> AIM OF THE EXERCISE
Begin at the line below that has "middle pip: (148, 99)" and stop after the line that has "pinky dip: (405, 273)". Please restate only those lines, word for word.

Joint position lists
★ ★ ★ ★ ★
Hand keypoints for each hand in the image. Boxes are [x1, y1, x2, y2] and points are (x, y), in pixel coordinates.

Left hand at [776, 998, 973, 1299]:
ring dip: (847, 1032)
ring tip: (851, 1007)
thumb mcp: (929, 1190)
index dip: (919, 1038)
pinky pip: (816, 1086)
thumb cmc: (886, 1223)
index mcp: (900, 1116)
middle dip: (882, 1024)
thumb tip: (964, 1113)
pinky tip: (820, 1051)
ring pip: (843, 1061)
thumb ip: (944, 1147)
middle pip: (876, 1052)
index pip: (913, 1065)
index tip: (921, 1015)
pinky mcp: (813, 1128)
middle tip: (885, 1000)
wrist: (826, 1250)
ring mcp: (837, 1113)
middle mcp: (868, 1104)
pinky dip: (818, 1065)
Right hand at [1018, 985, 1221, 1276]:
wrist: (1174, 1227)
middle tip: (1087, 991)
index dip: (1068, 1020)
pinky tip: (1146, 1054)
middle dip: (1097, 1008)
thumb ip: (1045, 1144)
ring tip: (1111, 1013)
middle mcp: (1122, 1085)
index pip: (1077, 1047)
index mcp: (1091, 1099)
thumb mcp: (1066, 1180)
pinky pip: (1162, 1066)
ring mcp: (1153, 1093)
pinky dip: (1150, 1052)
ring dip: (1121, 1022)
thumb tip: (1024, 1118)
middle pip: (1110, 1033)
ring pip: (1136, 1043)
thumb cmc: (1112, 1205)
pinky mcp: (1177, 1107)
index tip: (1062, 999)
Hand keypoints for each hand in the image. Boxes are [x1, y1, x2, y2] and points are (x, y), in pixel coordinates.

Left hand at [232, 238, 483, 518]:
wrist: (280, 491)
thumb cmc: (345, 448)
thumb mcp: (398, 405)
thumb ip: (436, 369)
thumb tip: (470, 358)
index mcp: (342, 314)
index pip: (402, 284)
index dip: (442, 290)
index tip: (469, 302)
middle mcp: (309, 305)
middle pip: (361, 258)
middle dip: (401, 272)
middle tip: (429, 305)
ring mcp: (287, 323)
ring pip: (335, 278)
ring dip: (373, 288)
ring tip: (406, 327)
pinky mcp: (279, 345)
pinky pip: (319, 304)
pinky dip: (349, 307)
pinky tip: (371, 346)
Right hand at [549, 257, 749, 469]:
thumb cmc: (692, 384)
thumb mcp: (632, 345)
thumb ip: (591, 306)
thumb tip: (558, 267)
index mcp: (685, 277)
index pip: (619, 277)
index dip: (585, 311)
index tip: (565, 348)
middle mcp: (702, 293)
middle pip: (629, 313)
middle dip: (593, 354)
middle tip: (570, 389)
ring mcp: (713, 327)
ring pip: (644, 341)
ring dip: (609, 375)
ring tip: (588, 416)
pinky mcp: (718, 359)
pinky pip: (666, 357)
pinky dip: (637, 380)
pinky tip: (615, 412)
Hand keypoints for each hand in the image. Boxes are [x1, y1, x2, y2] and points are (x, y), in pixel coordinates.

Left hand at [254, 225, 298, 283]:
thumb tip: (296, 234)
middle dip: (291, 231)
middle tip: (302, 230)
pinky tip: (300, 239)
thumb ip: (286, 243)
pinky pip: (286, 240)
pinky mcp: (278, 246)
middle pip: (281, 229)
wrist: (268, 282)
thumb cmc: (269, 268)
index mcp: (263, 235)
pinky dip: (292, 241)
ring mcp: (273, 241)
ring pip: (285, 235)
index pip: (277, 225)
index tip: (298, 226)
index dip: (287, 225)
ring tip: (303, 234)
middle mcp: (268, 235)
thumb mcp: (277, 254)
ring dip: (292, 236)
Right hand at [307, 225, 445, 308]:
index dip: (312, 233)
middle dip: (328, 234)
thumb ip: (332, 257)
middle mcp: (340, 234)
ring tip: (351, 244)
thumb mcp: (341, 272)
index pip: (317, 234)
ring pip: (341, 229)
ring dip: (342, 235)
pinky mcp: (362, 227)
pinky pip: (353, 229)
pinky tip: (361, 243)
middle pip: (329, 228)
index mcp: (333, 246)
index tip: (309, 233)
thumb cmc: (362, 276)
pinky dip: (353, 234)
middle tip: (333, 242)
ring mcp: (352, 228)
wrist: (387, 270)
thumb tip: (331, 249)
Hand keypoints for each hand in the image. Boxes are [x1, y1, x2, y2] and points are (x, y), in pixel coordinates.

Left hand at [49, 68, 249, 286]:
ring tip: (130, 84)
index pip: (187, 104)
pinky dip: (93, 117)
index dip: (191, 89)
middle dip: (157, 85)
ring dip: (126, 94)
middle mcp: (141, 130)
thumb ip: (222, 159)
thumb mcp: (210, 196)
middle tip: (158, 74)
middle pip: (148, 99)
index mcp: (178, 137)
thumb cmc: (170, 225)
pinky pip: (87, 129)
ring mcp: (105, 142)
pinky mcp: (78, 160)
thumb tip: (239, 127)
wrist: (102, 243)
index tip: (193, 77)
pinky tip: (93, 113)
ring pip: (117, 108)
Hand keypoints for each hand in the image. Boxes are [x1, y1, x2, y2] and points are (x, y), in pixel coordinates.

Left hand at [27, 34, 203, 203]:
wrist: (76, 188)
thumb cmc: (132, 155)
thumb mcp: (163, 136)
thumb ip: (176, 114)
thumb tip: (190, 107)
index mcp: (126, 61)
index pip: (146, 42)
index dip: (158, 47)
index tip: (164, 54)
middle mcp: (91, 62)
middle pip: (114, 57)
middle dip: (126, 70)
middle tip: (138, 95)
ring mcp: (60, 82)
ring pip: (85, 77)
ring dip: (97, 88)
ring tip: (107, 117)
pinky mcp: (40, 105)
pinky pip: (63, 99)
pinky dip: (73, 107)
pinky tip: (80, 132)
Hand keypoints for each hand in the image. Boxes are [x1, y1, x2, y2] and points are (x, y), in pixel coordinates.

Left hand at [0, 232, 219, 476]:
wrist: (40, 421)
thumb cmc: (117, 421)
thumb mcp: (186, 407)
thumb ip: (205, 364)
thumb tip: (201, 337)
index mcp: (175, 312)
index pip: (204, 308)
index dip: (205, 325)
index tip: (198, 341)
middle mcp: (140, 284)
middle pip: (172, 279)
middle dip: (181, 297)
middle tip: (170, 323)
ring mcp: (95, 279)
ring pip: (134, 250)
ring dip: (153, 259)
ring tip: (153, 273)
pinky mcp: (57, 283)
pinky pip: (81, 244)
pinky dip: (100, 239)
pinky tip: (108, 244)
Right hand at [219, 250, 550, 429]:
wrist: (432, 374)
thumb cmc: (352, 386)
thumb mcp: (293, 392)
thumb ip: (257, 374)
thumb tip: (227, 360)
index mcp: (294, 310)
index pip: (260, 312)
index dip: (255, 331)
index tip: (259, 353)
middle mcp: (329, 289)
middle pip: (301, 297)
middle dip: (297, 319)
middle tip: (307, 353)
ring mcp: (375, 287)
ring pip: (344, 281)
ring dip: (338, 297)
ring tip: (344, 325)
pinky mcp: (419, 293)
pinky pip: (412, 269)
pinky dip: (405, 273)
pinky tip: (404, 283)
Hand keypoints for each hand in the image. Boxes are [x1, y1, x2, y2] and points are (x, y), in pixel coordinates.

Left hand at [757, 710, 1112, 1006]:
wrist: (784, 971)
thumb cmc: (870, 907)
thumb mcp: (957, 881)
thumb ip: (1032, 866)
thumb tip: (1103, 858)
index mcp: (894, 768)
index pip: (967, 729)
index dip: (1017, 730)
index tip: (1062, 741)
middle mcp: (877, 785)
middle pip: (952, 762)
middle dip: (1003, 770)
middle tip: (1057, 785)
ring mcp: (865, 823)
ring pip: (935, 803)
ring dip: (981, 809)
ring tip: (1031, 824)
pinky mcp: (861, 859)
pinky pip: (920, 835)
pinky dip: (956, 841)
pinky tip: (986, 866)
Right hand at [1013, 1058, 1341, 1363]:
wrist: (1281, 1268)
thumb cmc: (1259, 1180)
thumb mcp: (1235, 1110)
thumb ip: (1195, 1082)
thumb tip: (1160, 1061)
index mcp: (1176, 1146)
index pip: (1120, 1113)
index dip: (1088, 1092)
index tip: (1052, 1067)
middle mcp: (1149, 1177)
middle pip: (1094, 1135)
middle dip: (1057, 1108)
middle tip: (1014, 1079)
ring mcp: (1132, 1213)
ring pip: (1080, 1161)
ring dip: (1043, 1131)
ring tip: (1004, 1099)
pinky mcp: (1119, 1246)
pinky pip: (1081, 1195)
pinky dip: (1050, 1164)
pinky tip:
★ ★ ★ ★ ★
> SOLUTION FOR THIS TASK
middle pip: (148, 99)
index mcp: (178, 137)
thumb cmc: (170, 225)
pinky pip: (87, 129)
ring mcp: (105, 142)
pinky mcp: (78, 160)
thumb tip: (239, 127)
wrist: (102, 243)
index tip: (193, 77)
pinky tip: (93, 113)
ring pip: (117, 108)
Hand keypoints for each hand in the image. Boxes are [x1, y1, x2, y2] and points are (x, y), in pixel coordinates.

Left hand at [27, 34, 203, 203]:
wrist: (76, 188)
thumb cmc: (132, 155)
thumb mcp: (163, 136)
thumb ip: (176, 114)
thumb tip: (190, 107)
index mcp: (126, 61)
index pip: (146, 42)
index dip: (158, 47)
index tip: (164, 54)
middle mcp: (91, 62)
middle pip: (114, 57)
middle dip: (126, 70)
middle tip: (138, 95)
ring mcp: (60, 82)
ring pip: (85, 77)
ring dip: (97, 88)
ring tip: (107, 117)
pinky mcp: (40, 105)
pinky pip: (63, 99)
pinky dip: (73, 107)
pinky tip: (80, 132)
Hand keypoints for each hand in the image. Boxes are [x1, y1, x2, y2] and points are (x, y), in pixel coordinates.

Left hand at [0, 232, 219, 476]:
wrist: (40, 421)
thumb cmc: (117, 421)
thumb mcp: (186, 407)
thumb ip: (205, 364)
thumb tip: (201, 337)
index mcp: (175, 312)
index pip: (204, 308)
index dip: (205, 325)
index tip: (198, 341)
middle mcp: (140, 284)
middle pip: (172, 279)
middle dip: (181, 297)
middle tip: (170, 323)
ring mcp: (95, 279)
ring pip: (134, 250)
ring dip: (153, 259)
ring tip: (153, 273)
pinky mcp: (57, 283)
pinky pip: (81, 244)
pinky dip: (100, 239)
pinky tip: (108, 244)
Right hand at [219, 250, 550, 429]:
wrist: (432, 374)
thumb cmc: (352, 386)
thumb mcp: (293, 392)
thumb ip: (257, 374)
thumb tip: (227, 360)
index mcp: (294, 310)
index pip: (260, 312)
index dip: (255, 331)
index tip: (259, 353)
middle mcp: (329, 289)
middle pip: (301, 297)
middle dip: (297, 319)
middle tip: (307, 353)
ring mcp: (375, 287)
ring pip: (344, 281)
ring dip: (338, 297)
ring tip: (344, 325)
pinky mcp: (419, 293)
pinky pip: (412, 269)
pinky dip: (405, 273)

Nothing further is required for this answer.